Snakes and pyramids
Some time between about 3000 and 2500 BC, Canaanite people working in Egypt adapted Egyptian Hieroglyphs to write their Semitic language, which was the ancestor of Phoenician, Moabite, Ammonite and Hebrew. They used a small number of hieroglyphs to represent the consonant sounds of their language and created what was probably the first alphabetic script. Many of the alphabets we used today are descendants of that first abjad.
According to ScienceDaily, a text written partly in this ancient script has finally been deciphered after confounding scholars for over a century since it was discover on the wall of the pyramid of King Unas at Saqqara in Egypt.
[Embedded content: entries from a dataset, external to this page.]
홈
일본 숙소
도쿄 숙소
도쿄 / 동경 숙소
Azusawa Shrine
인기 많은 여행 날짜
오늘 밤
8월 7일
One reason why it was so difficult to decipher was that everyone had assumed that the text was in Ancient Egyptian. However in 2002, Robert Ritner, professor of Egyptology at the University of Chicago, realised that part of the text was in another language, and this enabled Prof. Richard Steiner, professor of Semitic languages and literature at Yeshiva University in New York, to figure out that the text contained both Ancient Egyptian and an ancient Semitic language, and to decipher it.
The text is thought to be a spell to protect royal mummies against poisonous snakes and reads “Utterance of rir-rir mother snake, mother snake.” The words “rir-rir” refer to the drivel, the venom of the snake.